• Passage given:
=======

Red dwarf's emissions strip away exoplanet's coverings

Thirty-three light years away from us – quite close by astronomical standards – Hubble has found a surprisingly large gas cloud near an exoplanet.

What's got the Hubble Space Telescope crowd excited is that the gas cloud is huge – around 50 times the size of the parent star – and seems to be atmosphere evaporating away from the planet, designated GJ 436b.

The Neptune-sized planet is orbiting Gliese 436 and is considered to be a “warm Neptune” because it's far closer to its Sun than ours is to Sol. It's just 3 million miles away from its host (about 4.8 million km) and its orbit is just 2.6 Earth days.

According to Hubble's announcement, the hydrogen cloud (tagged “The Behemoth” by the boffins that found it) represents around 10 per cent of GJ 436b's original atmosphere.

David Ehrenreich of the Observatory of the University of Geneva in Switzerland explains: “This cloud is very spectacular, though the evaporation rate does not threaten the planet right now.

“But we know that in the past, the star, which is a faint red dwarf, was more active. This means that the planet evaporated faster during its first billion years of existence.”

It was spotted in the ultraviolet spectrum, one reason why Hubble's outside-the-atmosphere viewpoint was needed to make the discovery, and The Behemoth is big enough that it dims the light from GJ 436 as it orbits.

The relatively cool star, the boffins reckon, is the reason the cloud of hydrogen is still there for us to see: with a hotter sun it would have been swept away by radiation pressure.

Apart from being the biggest cloud yet spotted, astro-boffins say it could help them understand the existence of hot super-Earths, which could be born by a planet like GJ 436b losing its hydrogen, leaving just the rocky core behind.

=======

• Instruction A: From the exoplanet article, extract the passage that starts at "What's got the" and ends after "planet right now.", keeping every word as it appears.
The entries that follow are unrelated to the article about the exoplanet GJ 436b.

• Material for this exercise:
=======

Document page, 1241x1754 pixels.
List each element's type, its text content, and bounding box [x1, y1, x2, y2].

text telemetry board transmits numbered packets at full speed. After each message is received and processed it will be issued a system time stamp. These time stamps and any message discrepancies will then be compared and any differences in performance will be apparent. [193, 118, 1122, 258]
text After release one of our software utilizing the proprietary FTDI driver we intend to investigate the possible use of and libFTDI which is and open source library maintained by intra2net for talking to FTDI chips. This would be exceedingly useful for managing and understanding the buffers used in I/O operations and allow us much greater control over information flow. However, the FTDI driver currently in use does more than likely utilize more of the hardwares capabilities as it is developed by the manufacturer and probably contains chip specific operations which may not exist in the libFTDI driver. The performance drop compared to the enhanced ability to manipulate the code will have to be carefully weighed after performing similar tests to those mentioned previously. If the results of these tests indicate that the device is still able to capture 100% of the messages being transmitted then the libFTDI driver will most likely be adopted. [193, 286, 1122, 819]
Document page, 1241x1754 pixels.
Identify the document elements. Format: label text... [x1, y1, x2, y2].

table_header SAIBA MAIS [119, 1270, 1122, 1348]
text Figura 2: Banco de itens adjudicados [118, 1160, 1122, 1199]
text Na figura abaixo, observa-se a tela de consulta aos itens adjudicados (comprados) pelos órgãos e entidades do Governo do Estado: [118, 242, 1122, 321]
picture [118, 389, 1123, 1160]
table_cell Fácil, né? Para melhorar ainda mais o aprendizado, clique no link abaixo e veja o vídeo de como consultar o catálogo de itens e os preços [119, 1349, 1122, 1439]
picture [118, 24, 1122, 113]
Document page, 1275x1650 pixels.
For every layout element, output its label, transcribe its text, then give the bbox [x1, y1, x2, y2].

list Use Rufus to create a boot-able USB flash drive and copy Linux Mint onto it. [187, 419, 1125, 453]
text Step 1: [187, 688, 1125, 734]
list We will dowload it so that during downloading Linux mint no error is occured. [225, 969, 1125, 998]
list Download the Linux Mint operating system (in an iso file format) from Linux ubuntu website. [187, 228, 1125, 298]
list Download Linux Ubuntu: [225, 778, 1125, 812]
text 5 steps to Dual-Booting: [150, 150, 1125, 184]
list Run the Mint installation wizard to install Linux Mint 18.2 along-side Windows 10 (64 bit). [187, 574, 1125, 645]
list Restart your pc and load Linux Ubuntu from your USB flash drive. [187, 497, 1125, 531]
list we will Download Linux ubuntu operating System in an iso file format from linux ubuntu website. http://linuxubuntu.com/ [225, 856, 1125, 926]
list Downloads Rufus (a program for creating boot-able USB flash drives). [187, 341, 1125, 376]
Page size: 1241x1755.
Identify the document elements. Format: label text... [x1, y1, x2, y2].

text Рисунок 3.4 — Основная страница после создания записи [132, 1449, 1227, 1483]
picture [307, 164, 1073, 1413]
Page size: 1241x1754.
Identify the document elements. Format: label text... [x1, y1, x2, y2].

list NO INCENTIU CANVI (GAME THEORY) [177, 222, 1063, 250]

=======

• Instruction B: Copy the entries word for word from their first line through the line that contains "text telemetry board", including both ends.

• Complete answer A:
What's got the Hubble Space Telescope crowd excited is that the gas cloud is huge – around 50 times the size of the parent star – and seems to be atmosphere evaporating away from the planet, designated GJ 436b.

The Neptune-sized planet is orbiting Gliese 436 and is considered to be a “warm Neptune” because it's far closer to its Sun than ours is to Sol. It's just 3 million miles away from its host (about 4.8 million km) and its orbit is just 2.6 Earth days.

According to Hubble's announcement, the hydrogen cloud (tagged “The Behemoth” by the boffins that found it) represents around 10 per cent of GJ 436b's original atmosphere.

David Ehrenreich of the Observatory of the University of Geneva in Switzerland explains: “This cloud is very spectacular, though the evaporation rate does not threaten the planet right now.

• Complete answer B:
Document page, 1241x1754 pixels.
List each element's type, its text content, and bounding box [x1, y1, x2, y2].

text telemetry board transmits numbered packets at full speed. After each message is received and processed it will be issued a system time stamp. These time stamps and any message discrepancies will then be compared and any differences in performance will be apparent. [193, 118, 1122, 258]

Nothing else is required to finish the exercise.